The history of education in Llantrisant is firmly based in the varied religious institutions and Sunday School services which rapidly flourished between the 17th and 19th centuries. The Norman parish church was the starting point for the education movement, although it was one that would take a century or more to fully develop into a successful entity.

==Sport and leisure==
Sport flourished in Llantrisant for centuries and the remains of a Welsh Handball court dating from the 1790s, stands at the rear of the Workingmen's Club. Llantrisant is also known as the home of Llantrisant Rugby Union Club known locally as the Black Army.
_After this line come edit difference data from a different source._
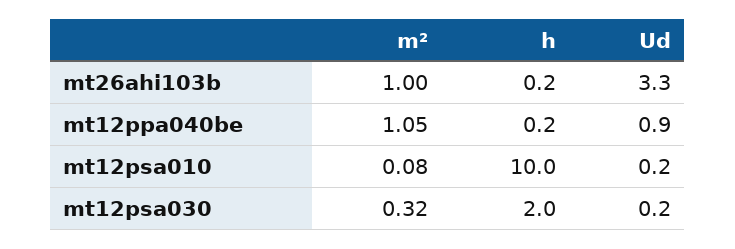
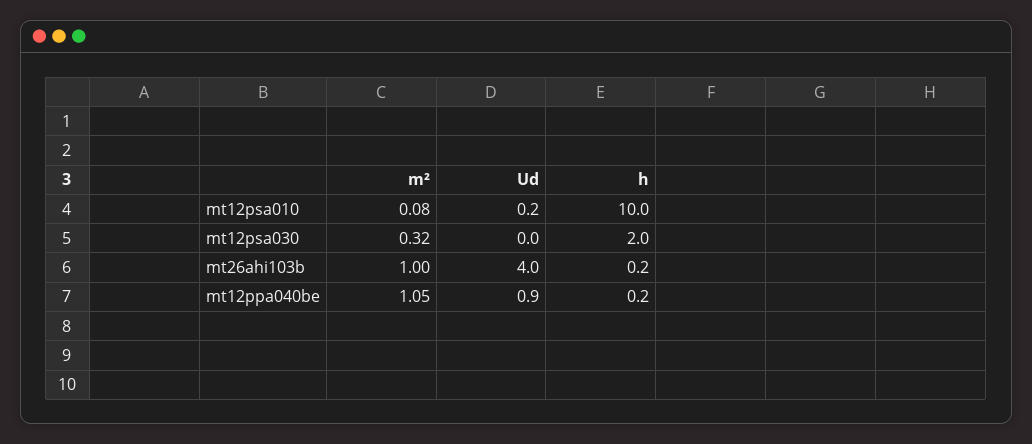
Ud, mt26ahi103b: 3.3 -> 4
Ud, mt12psa030: 0.2 -> 0

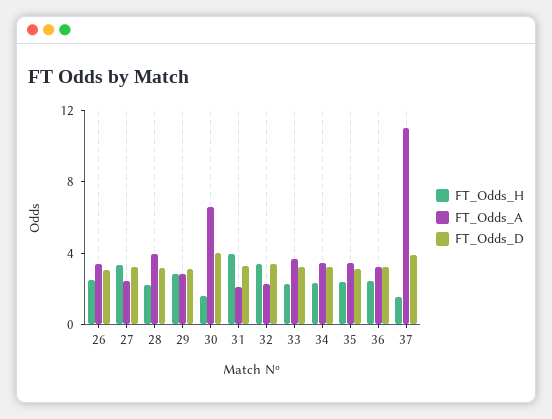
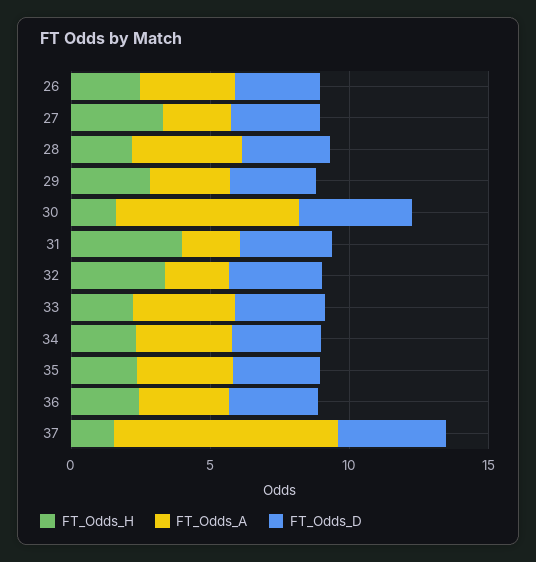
FT_Odds_A, 37: 11 -> 8

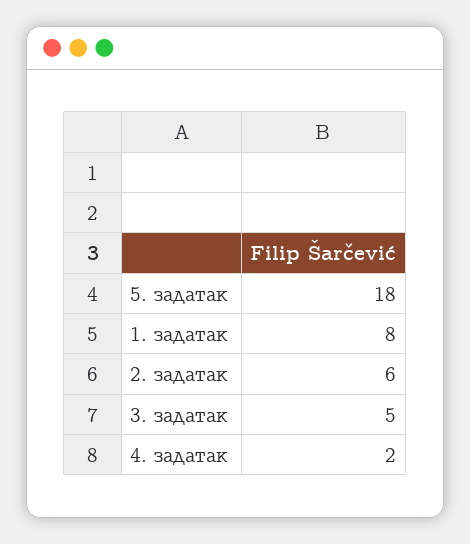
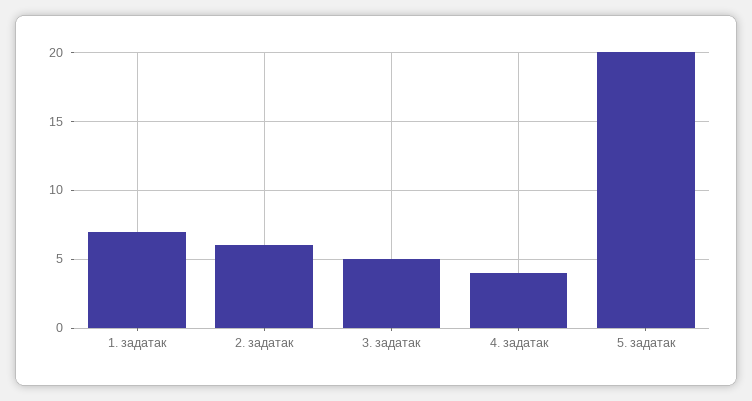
5. задатак: 18 -> 20
1. задатак: 8 -> 7
4. задатак: 2 -> 4

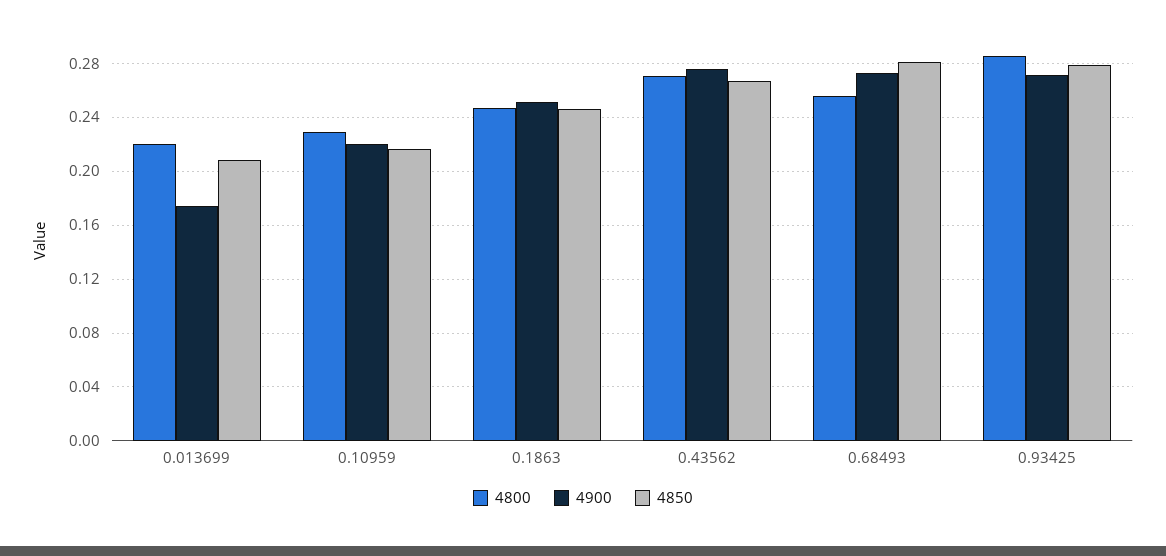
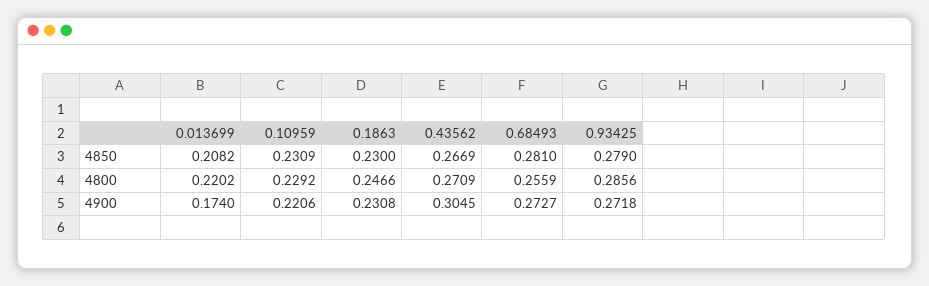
4850, 0.10959: 0.215 -> 0.2309
4900, 0.1863: 0.25 -> 0.2308
4850, 0.1863: 0.245 -> 0.23
4900, 0.43562: 0.275 -> 0.3045

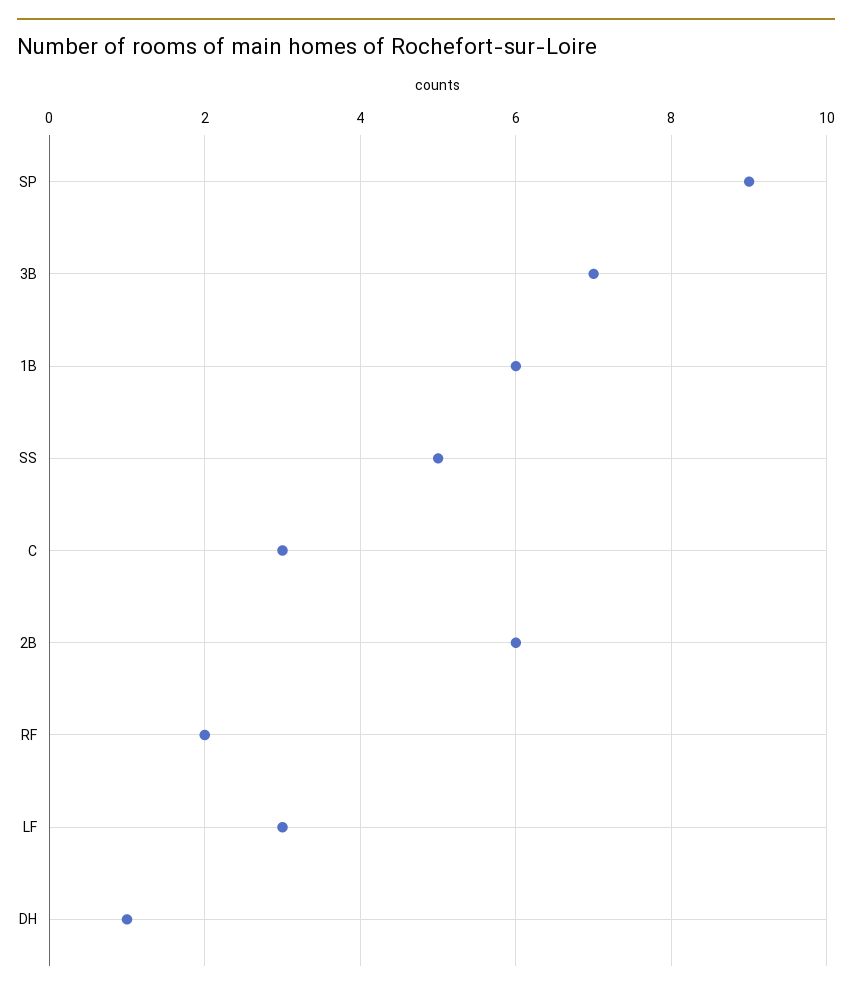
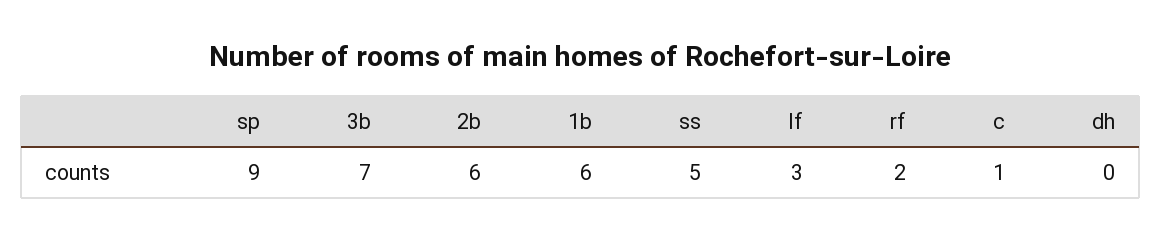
C: 3 -> 1
DH: 1 -> 0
===Llantrisant Male Choir===
The town is home to one of the very longest established male choirs in Wales. Established at least as early as 1898, the choir is a prolific touring choir having sung in the USA, Italy, Cyprus, Slovakia, Poland, France, Germany, Ireland, the Netherlands and Spain. They travel extensively in the UK supporting charity events and singing at concert engagements. The choir has appeared at many notable venues, including The Royal Albert Hall, The Santa Maria Maggiore, Wales Millennium Centre and the Hollywood Bowl. The choir has a wide-ranging membership drawn from all ages and social backgrounds. They sing a mix of music from traditional choral classics, Welsh hymns and modern pop music.

==Notable people==
See :Category:People from Llantrisant

- Sir Leoline Jenkins, politician and judge
- William Price lived in the town.
- Andrew Bishop, Bradley Davies and Scott Andrews, Wales' international rugby union players.

===Freemen of Llantrisant===
- Sir David Evans: Lord Mayor of London in 1891
- Sir Cennydd George Traherne: Late Lord Lieutenant of Glamorgan 17 May 1935.
- Sir Brandon Meredith Rhys Williams: Late Conservative Politician

== Twin towns ==
Llantrisant has a twinning arrangement with Crécy-en-Ponthieu, France, since 2015.